Anamato is the first horse Hayes will run in the United States, but he would like to make this trip an annual visit, and perhaps extend it. With Australia in the Southern Hemisphere, the height of the race season is during our winter, the nadir during our summer.

"I'd like to bring five or six with me next year and stay through Del Mar, with a campaign of about three races," Hayes said. "We're going to take a good look at the program here and decide if it's feasible."

In addition he said, "I haven't raced in Europe, but I'm looking to do that in the next couple of years."

"If the Australian horses can compete here," Hayes said, "it will be good for our industry, not just me personally. It's an easier flight than going to Europe, and there's not as many turf horses here. It's hard to market an Australian horse here without knowing the form, but if you put a horse under their nose, it might make them more attractive."

Anamato has won four times in 17 starts. Her victory in the Australasian Oaks at Morphettville on April 21 was accomplished at 1 1/4 miles, the same distance as the American Oaks. Her regular rider, Michael Rodd, will be in for the mount. She also has the advantage of being several months older than many of her rivals, since she is just a month shy of her actual fourth birthday, having been born in August on Southern Hemisphere time.

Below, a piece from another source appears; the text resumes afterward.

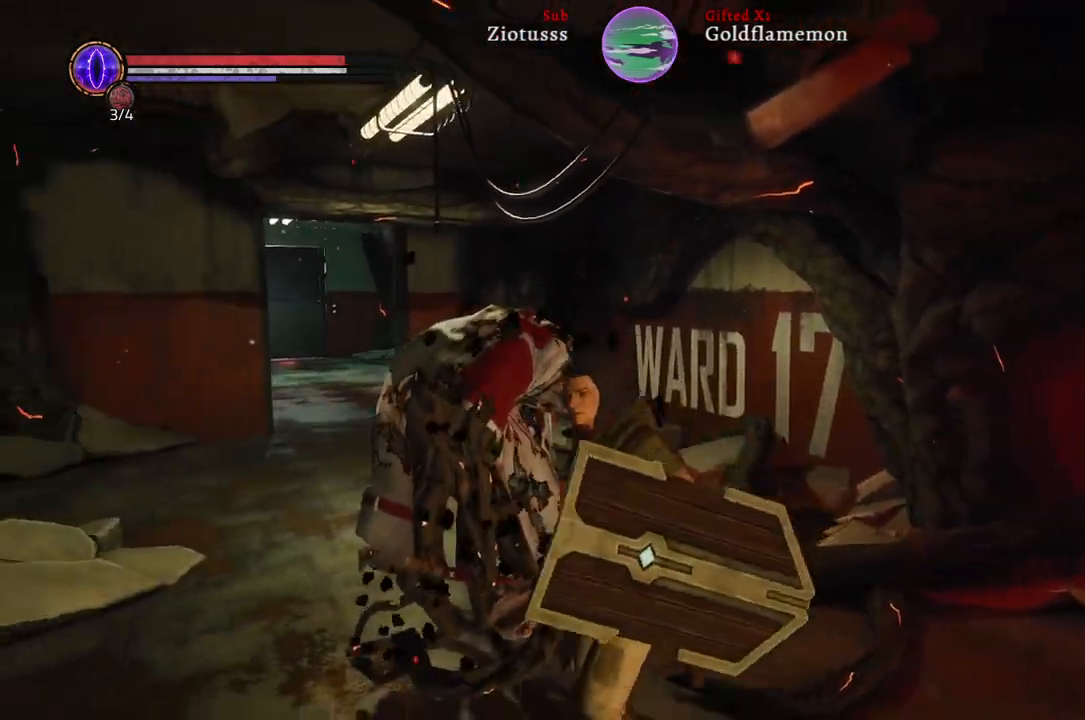
{"buttons": [], "left_stick": "up-left", "right_stick": "center", "events": [[33, "left_stick", "left"], [133, "left_stick", "up-left"]]}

But in so many other ways, Anamato is taking the worst of it. She left a cool winter climate and arrived in the midst of a heat wave in Los Angeles wearing an inappropriate winter coat. Her coat has improved in the two weeks she has been here, but only in recent days - when other foreign horses competing here this weekend arrived in Barn 50, which serves as a quarantine barn - did Anamato start eating to her usual standards, Hayes said.

"She was fretting being on her own," Hayes said. "Once some of the Japanese horses arrived, she had some friends, and her intake was back to normal."

Race-day medication is not allowed in Australia. Anamato will not race with Lasix, but will use Bute, Hayes said.

"She doesn't have a history of bleeding, and she's got to go back home and race without it," Hayes said. "She will use Bute. It can only help with the firm ground."

Hayes had his sights set on the American Oaks a year ago, but the filly he wanted to bring tailed off. Anamato, he said, fit his criteria.

"She's got a lovely temperament," he said. "She handles change. Some don't handle change. She has a lovely constitution. And you have to have group form.

"She has raced against the cream of the Australian fillies. I'm confident if she brings her 'A' game here, she'll run well."